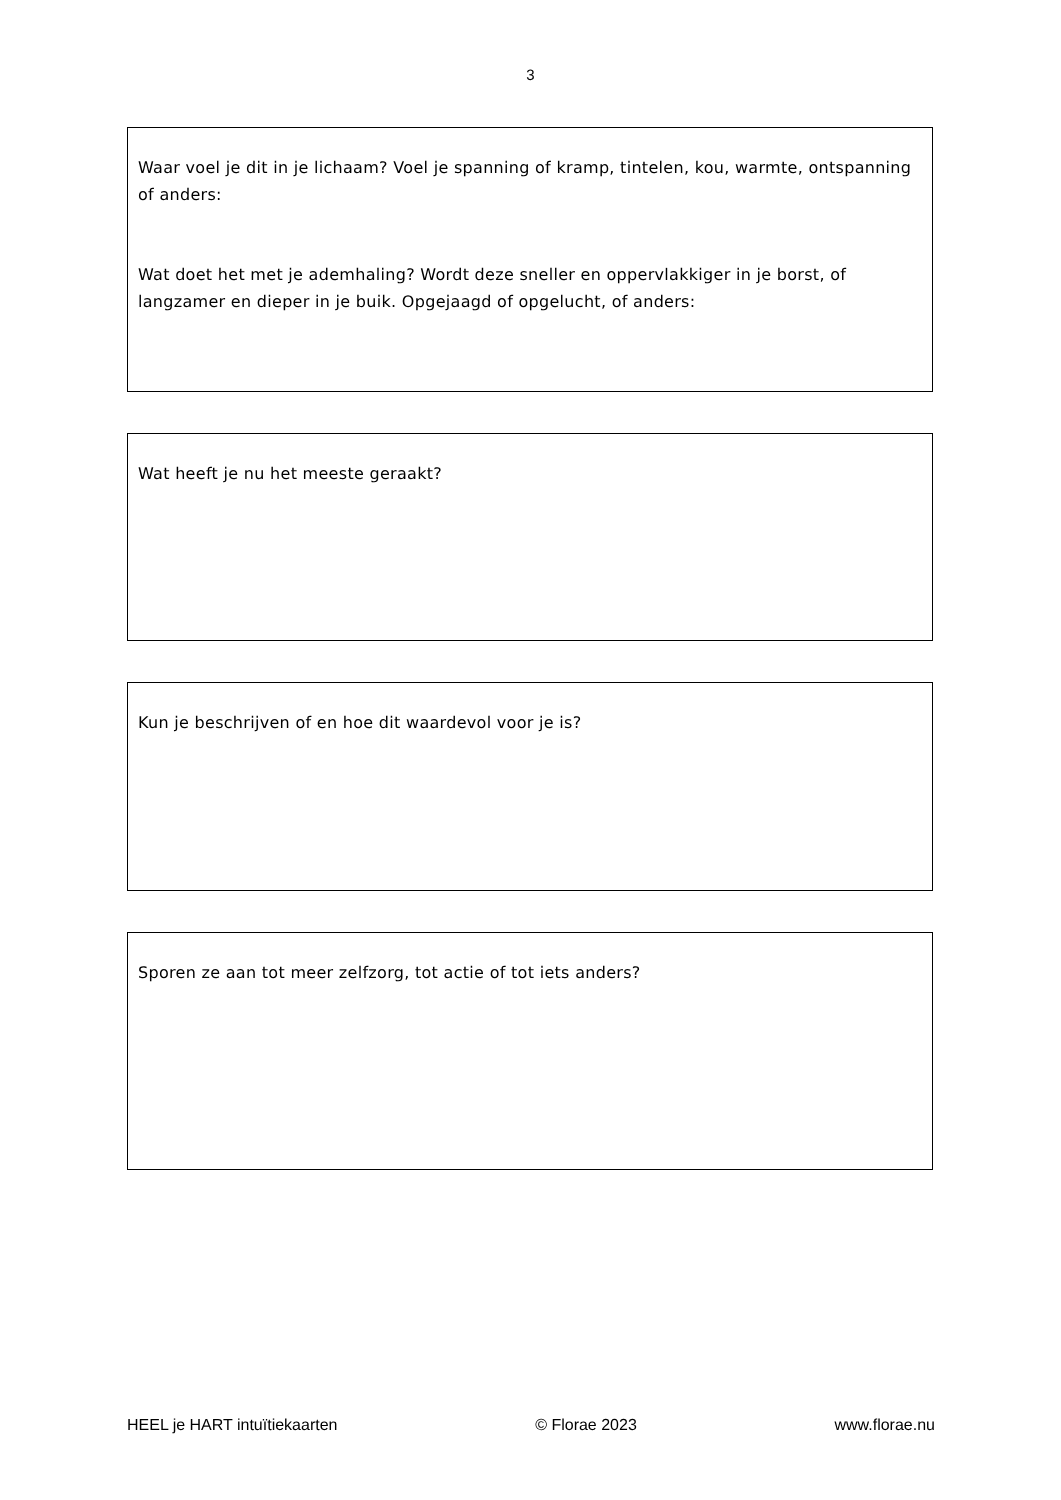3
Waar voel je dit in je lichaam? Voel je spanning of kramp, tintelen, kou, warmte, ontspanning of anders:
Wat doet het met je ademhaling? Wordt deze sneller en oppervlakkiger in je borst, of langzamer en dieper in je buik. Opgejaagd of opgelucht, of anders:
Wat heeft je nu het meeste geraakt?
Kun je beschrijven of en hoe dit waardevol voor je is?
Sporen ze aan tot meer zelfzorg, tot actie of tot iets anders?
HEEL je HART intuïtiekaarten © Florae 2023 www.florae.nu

────────

Reproduce each record from above exactly; pictures do not belong in the copy.

3
Waar voel je dit in je lichaam? Voel je spanning of kramp, tintelen, kou, warmte, ontspanning of anders:
Wat doet het met je ademhaling? Wordt deze sneller en oppervlakkiger in je borst, of langzamer en dieper in je buik. Opgejaagd of opgelucht, of anders:
Wat heeft je nu het meeste geraakt?
Kun je beschrijven of en hoe dit waardevol voor je is?
Sporen ze aan tot meer zelfzorg, tot actie of tot iets anders?
HEEL je HART intuïtiekaarten © Florae 2023 www.florae.nu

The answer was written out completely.